### WHAT YOU SHOULD DO:
Please copy, exactly as they appear below, the lines from the one containing "6: (949, 359, 0.85)" through the one containing "21: (745, 432, 0.88)".
━━━━━━━━━━━━━━━━━━━━
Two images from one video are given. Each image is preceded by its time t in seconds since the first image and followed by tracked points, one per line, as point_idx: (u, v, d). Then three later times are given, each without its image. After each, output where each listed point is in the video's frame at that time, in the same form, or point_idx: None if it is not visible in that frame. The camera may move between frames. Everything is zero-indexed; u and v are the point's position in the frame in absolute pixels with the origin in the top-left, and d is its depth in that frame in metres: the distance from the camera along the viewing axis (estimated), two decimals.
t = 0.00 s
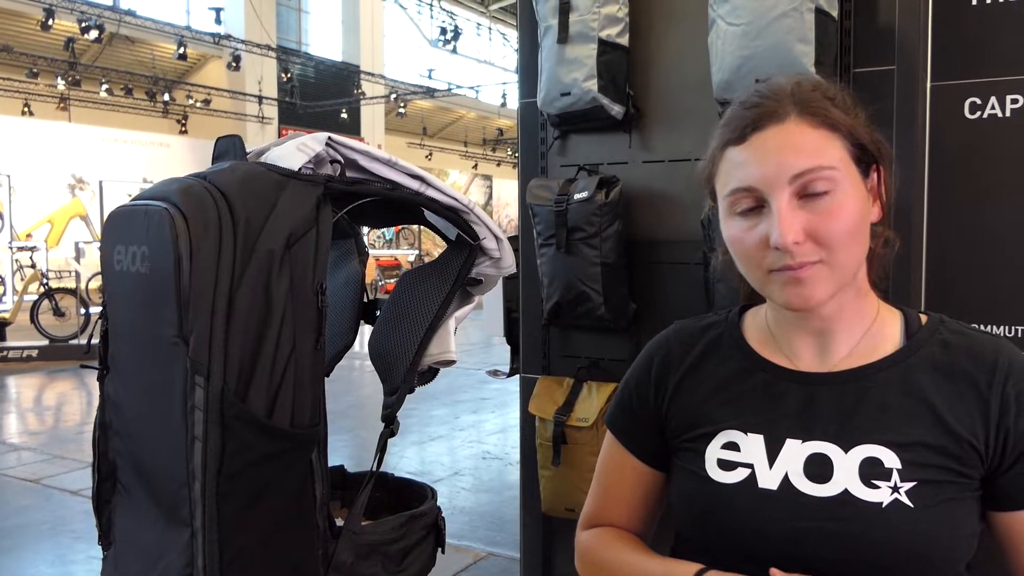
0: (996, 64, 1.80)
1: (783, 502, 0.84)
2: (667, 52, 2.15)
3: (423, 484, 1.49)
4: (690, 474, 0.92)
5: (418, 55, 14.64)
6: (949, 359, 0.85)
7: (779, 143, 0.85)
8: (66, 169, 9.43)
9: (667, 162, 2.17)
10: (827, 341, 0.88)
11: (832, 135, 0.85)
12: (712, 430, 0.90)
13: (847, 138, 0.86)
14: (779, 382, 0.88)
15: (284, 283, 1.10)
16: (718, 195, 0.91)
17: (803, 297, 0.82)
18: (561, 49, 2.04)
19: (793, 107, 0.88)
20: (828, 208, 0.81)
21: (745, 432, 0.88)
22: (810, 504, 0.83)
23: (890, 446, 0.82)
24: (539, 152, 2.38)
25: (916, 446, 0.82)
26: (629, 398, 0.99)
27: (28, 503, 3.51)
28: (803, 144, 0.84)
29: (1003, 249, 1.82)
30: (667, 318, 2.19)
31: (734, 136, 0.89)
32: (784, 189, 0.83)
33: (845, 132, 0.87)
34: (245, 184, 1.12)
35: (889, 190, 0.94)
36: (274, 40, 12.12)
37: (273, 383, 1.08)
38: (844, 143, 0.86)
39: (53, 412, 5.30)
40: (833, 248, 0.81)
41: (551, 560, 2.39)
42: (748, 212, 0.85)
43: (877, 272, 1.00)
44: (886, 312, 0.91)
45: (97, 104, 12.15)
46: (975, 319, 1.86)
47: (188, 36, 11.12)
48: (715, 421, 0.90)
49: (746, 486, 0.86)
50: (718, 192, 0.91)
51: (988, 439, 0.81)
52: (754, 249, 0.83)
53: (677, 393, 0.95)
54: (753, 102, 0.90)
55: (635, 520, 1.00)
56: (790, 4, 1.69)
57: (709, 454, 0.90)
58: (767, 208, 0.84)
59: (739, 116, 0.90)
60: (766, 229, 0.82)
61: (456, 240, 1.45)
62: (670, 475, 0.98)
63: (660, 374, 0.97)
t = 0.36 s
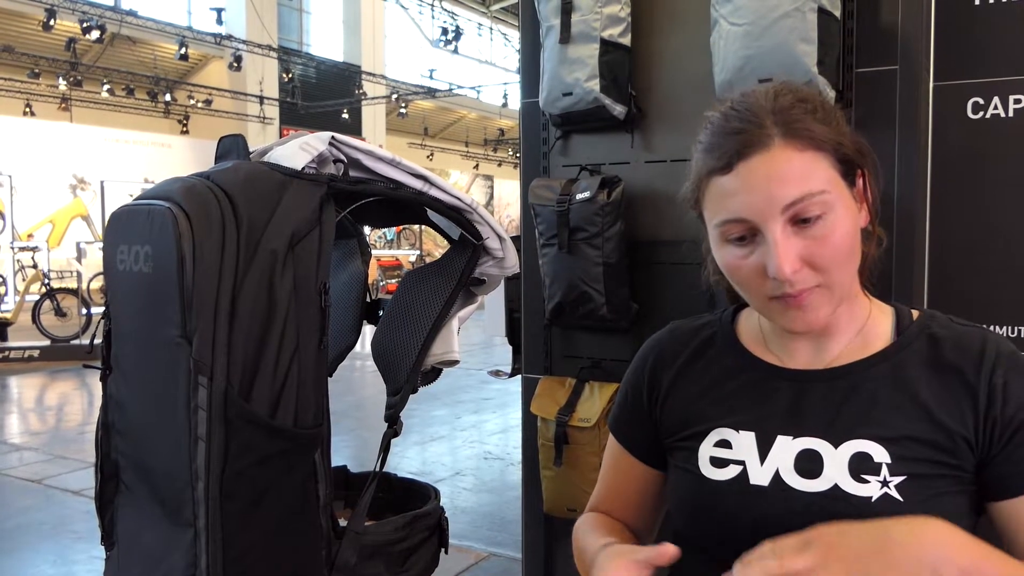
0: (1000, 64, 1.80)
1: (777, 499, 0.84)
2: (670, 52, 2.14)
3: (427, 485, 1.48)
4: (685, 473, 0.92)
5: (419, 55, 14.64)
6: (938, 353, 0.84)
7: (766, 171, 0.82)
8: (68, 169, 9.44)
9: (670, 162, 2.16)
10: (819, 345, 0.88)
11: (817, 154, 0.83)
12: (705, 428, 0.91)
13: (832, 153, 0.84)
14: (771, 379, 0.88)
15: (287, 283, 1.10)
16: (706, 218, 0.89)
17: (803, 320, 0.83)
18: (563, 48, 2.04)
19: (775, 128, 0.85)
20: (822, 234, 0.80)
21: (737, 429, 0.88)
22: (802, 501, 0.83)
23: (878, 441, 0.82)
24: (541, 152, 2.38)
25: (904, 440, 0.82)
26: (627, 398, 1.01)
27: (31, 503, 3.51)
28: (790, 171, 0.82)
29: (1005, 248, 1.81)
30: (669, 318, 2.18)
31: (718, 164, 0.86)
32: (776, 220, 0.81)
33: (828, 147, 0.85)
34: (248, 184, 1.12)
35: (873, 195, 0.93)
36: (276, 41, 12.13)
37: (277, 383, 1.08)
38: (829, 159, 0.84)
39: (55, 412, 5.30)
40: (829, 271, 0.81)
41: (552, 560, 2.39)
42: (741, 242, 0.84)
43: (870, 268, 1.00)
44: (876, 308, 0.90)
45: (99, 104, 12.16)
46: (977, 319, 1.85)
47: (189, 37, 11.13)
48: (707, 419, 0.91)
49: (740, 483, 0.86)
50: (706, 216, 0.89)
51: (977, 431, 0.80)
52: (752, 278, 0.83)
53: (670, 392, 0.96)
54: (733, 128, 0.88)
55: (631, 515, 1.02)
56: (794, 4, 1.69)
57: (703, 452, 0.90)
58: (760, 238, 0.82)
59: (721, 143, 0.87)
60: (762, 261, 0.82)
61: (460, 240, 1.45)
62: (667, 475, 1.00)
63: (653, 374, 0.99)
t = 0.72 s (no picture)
0: (1001, 65, 1.80)
1: (767, 500, 0.85)
2: (672, 51, 2.14)
3: (429, 484, 1.48)
4: (678, 471, 0.93)
5: (422, 55, 14.65)
6: (927, 351, 0.84)
7: (748, 173, 0.83)
8: (70, 169, 9.45)
9: (671, 162, 2.16)
10: (811, 344, 0.88)
11: (800, 154, 0.83)
12: (697, 426, 0.92)
13: (815, 152, 0.84)
14: (762, 378, 0.89)
15: (292, 282, 1.10)
16: (694, 219, 0.90)
17: (792, 321, 0.84)
18: (565, 48, 2.04)
19: (759, 130, 0.85)
20: (806, 234, 0.81)
21: (727, 429, 0.89)
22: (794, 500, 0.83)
23: (866, 441, 0.82)
24: (543, 152, 2.38)
25: (892, 439, 0.81)
26: (625, 397, 1.02)
27: (32, 502, 3.51)
28: (773, 172, 0.82)
29: (1005, 249, 1.81)
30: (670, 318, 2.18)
31: (702, 167, 0.87)
32: (760, 222, 0.81)
33: (812, 147, 0.85)
34: (253, 183, 1.11)
35: (862, 193, 0.92)
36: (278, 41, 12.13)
37: (281, 383, 1.08)
38: (813, 159, 0.84)
39: (56, 412, 5.30)
40: (815, 272, 0.82)
41: (553, 560, 2.39)
42: (727, 243, 0.85)
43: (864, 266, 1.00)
44: (868, 307, 0.90)
45: (100, 104, 12.17)
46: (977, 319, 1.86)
47: (191, 36, 11.14)
48: (699, 418, 0.92)
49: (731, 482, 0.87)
50: (694, 216, 0.90)
51: (964, 430, 0.80)
52: (739, 279, 0.84)
53: (666, 391, 0.96)
54: (717, 130, 0.88)
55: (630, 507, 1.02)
56: (796, 4, 1.68)
57: (693, 451, 0.91)
58: (746, 239, 0.83)
59: (705, 145, 0.88)
60: (747, 262, 0.82)
61: (463, 239, 1.45)
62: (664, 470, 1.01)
63: (649, 372, 0.99)
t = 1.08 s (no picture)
0: (1005, 65, 1.80)
1: (772, 503, 0.84)
2: (674, 51, 2.14)
3: (433, 486, 1.49)
4: (682, 474, 0.92)
5: (423, 55, 14.64)
6: (934, 358, 0.84)
7: (758, 149, 0.85)
8: (71, 169, 9.45)
9: (674, 163, 2.16)
10: (815, 345, 0.88)
11: (811, 138, 0.86)
12: (701, 430, 0.91)
13: (825, 139, 0.86)
14: (765, 382, 0.88)
15: (297, 283, 1.09)
16: (703, 204, 0.92)
17: (797, 304, 0.82)
18: (568, 49, 2.04)
19: (770, 112, 0.87)
20: (813, 212, 0.82)
21: (733, 432, 0.88)
22: (799, 505, 0.83)
23: (873, 446, 0.82)
24: (546, 153, 2.37)
25: (900, 445, 0.82)
26: (622, 397, 1.02)
27: (34, 503, 3.51)
28: (783, 151, 0.84)
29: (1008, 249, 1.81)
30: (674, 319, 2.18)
31: (712, 147, 0.89)
32: (769, 197, 0.83)
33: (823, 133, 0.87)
34: (258, 184, 1.11)
35: (869, 188, 0.93)
36: (279, 41, 12.14)
37: (286, 385, 1.08)
38: (823, 145, 0.86)
39: (57, 412, 5.30)
40: (821, 253, 0.82)
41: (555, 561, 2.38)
42: (735, 221, 0.86)
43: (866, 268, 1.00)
44: (874, 310, 0.90)
45: (102, 105, 12.18)
46: (980, 320, 1.85)
47: (192, 37, 11.15)
48: (702, 421, 0.92)
49: (735, 485, 0.86)
50: (703, 202, 0.91)
51: (975, 437, 0.81)
52: (745, 259, 0.84)
53: (665, 393, 0.96)
54: (728, 111, 0.91)
55: (629, 508, 1.04)
56: (799, 4, 1.68)
57: (698, 455, 0.90)
58: (754, 215, 0.84)
59: (716, 126, 0.90)
60: (753, 237, 0.83)
61: (468, 241, 1.45)
62: (664, 473, 1.01)
63: (649, 375, 0.99)
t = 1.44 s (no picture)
0: (1007, 68, 1.79)
1: (778, 508, 0.83)
2: (676, 53, 2.14)
3: (437, 488, 1.48)
4: (687, 480, 0.91)
5: (424, 57, 14.66)
6: (940, 362, 0.84)
7: (803, 139, 0.85)
8: (73, 170, 9.46)
9: (677, 165, 2.16)
10: (822, 350, 0.87)
11: (849, 136, 0.86)
12: (707, 435, 0.90)
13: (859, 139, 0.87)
14: (772, 386, 0.88)
15: (302, 285, 1.09)
16: (732, 194, 0.90)
17: (823, 299, 0.81)
18: (570, 51, 2.03)
19: (811, 107, 0.88)
20: (852, 206, 0.81)
21: (740, 438, 0.87)
22: (805, 510, 0.82)
23: (883, 449, 0.82)
24: (548, 154, 2.37)
25: (908, 449, 0.82)
26: (624, 402, 1.00)
27: (35, 504, 3.51)
28: (827, 142, 0.84)
29: (1011, 251, 1.80)
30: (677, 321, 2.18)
31: (754, 132, 0.88)
32: (812, 186, 0.82)
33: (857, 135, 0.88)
34: (263, 185, 1.12)
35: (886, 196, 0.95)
36: (280, 43, 12.16)
37: (291, 387, 1.07)
38: (859, 144, 0.87)
39: (59, 413, 5.31)
40: (855, 249, 0.81)
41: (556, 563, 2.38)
42: (769, 209, 0.84)
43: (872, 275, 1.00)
44: (878, 314, 0.90)
45: (104, 106, 12.20)
46: (981, 322, 1.85)
47: (194, 38, 11.16)
48: (708, 427, 0.90)
49: (742, 491, 0.85)
50: (732, 191, 0.90)
51: (982, 440, 0.81)
52: (777, 248, 0.82)
53: (669, 397, 0.95)
54: (769, 100, 0.91)
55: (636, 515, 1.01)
56: (801, 6, 1.68)
57: (705, 460, 0.89)
58: (793, 204, 0.83)
59: (755, 115, 0.90)
60: (791, 225, 0.81)
61: (472, 243, 1.45)
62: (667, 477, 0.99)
63: (653, 379, 0.97)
━━━━━━━━━━━━━━━━━━━━
### EXERCISE OUTPUT:
6: (949, 359, 0.85)
7: (779, 143, 0.85)
8: (66, 169, 9.43)
9: (667, 162, 2.17)
10: (827, 341, 0.88)
11: (832, 135, 0.85)
12: (712, 430, 0.90)
13: (847, 138, 0.86)
14: (779, 382, 0.88)
15: (284, 283, 1.10)
16: (718, 195, 0.91)
17: (803, 297, 0.82)
18: (561, 49, 2.04)
19: (793, 107, 0.88)
20: (828, 208, 0.81)
21: (745, 432, 0.88)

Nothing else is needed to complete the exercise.